* REQUIREMENT 1: Decide whether each statement agrees with the passage on the pandemic and federalism: (a) Mitch McConnell holds the post of Senate Majority Leader. (b) Southern Italy became the grim example of how deadly the new coronavirus could be. (c) Kentucky is called the epicenter of the virus in the US. For each, answer yes or no and quote the words from the passage that settle it.
* REQUIREMENT 2: Write out the part of the passage on the pandemic and federalism that opens with "A lack of solidarity" and closes with "vulnerable.", swapping "solidarity" for "unity".

* PASSAGE:
Is virus straining federalism concept?

Crises tend to widen fault lines that already exist. The Covid-19 pandemic has been no exception. Before the virus hit, the unbalanced nature of
recent economic growth was already straining federal structures around the world, from the US to India to Europe. The current crisis threatens to open new disagreements and deepen old ones — and transform some political entities beyond recognition.
This isn’t just a question of how central governments should distribute revenues and aid, although in most cases that’s the matter at hand. When Senate Majority Leader Mitch McConnell suggested that he’d rather see “blue states” go bankrupt than have the federal government bail them out, he wasn’t making only a crass political calculation. He legitimately didn’t want states to receive aid if he felt they had overspent on, say, pensions.
He raises a fair point: How, in this crisis, should the federal government fairly deal with states that hold completely different visions of what government is and what it should do? Why should states that are so allergic to government that they would reject even Medicare expansion funds agree to finance states that have readily taken on debt to pay pensions?
Of course, there’s an easy retort to that argument, summarised by the former US Attorney for the Southern District of New York, Preet Bharara: Many of those
populous and economically vibrant “blue” states are already providing more than their share of federal revenues. “I, too, am sick and tired of subsidising Kentucky,” Bharara said, referring to McConnell’s home state.
The irony is that, across the world, it is these wealthier, more globalised parts of federal systems that have been hit hardest and earliest by the pandemic. The virus travelled across the world in airliners and cruise ships, carried by tourists and traders. Rich northern Italy, not the southern provinces that it has long subsidised, became the grim example of how deadly the new coronavirus could be. New York is the epicenter of the virus in the US, not deep-red states such as Kentucky.
A lack of solidarity at moments like this will be remembered. The European Union will at some point have to deal with its failure to support Italy when that country was at its most
vulnerable.

* Dataset records:
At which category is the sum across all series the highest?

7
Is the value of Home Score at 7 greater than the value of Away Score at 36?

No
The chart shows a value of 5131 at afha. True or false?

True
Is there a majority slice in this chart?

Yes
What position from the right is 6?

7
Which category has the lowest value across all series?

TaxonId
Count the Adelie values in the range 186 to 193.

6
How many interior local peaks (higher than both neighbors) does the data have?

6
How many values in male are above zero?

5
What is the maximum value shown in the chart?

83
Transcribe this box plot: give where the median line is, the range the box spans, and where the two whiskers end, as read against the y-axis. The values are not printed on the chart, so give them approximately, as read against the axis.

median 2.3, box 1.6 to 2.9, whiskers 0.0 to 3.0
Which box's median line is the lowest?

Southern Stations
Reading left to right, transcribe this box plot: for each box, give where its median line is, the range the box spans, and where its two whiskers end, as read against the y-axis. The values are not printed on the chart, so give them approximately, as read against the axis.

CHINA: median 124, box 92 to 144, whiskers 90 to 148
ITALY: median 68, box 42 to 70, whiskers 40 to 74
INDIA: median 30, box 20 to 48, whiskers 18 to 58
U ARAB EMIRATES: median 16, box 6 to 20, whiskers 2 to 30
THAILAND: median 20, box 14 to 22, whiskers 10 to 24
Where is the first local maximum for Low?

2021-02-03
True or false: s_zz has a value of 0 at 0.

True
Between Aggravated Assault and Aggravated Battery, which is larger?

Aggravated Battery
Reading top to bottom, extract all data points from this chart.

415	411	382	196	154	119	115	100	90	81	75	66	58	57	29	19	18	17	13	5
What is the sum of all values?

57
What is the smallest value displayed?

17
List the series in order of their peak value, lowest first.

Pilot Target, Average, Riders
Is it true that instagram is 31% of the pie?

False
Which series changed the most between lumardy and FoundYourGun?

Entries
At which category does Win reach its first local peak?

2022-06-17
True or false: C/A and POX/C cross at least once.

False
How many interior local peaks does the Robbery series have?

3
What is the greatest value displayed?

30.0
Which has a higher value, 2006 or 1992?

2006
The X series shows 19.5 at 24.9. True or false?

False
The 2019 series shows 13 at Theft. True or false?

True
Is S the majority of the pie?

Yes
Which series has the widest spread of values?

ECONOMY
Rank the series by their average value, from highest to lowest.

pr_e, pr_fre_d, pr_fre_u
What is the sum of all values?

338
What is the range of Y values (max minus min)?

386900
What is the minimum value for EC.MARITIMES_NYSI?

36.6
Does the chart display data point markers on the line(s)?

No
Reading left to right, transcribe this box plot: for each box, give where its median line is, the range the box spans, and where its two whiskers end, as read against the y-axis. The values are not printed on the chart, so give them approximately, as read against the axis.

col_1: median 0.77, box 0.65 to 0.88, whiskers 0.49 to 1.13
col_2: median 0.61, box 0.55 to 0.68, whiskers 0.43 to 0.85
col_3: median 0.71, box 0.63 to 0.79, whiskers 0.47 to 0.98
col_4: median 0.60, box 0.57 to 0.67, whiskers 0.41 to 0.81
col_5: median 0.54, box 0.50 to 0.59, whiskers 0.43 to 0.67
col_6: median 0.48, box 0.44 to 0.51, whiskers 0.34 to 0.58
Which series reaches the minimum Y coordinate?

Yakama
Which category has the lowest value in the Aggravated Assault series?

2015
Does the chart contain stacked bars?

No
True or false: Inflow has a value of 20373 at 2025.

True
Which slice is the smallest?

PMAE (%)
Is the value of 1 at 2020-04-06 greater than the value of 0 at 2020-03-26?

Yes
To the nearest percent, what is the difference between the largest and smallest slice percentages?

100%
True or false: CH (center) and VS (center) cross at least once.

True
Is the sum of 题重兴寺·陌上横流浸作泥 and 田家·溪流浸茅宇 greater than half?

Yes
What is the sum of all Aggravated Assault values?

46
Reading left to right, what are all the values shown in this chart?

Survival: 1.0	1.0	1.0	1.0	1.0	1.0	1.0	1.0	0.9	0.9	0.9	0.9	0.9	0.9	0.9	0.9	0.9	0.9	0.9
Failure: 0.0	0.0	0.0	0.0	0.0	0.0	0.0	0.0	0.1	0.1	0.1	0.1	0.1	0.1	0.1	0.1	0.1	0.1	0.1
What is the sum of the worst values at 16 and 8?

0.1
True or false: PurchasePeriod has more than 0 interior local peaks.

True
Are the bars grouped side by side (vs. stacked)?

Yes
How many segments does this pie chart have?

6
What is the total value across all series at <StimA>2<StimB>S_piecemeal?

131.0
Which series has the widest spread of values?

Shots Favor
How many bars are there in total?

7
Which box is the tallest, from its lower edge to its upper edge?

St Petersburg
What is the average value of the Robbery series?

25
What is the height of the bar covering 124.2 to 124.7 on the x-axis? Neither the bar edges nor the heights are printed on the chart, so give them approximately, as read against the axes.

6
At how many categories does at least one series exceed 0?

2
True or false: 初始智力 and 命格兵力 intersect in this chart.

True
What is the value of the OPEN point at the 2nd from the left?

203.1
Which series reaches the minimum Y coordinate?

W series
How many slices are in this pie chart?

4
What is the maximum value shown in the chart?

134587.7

* RESULT 1:
(a) Yes: "Senate Majority Leader Mitch McConnell"
(b) No: "Rich northern Italy, not the southern provinces that it has long subsidised, became the grim example of how deadly the new coronavirus could be."
(c) No: "New York is the epicenter of the virus in the US, not deep-red states such as Kentucky."

* RESULT 2:
A lack of unity at moments like this will be remembered. The European Union will at some point have to deal with its failure to support Italy when that country was at its most
vulnerable.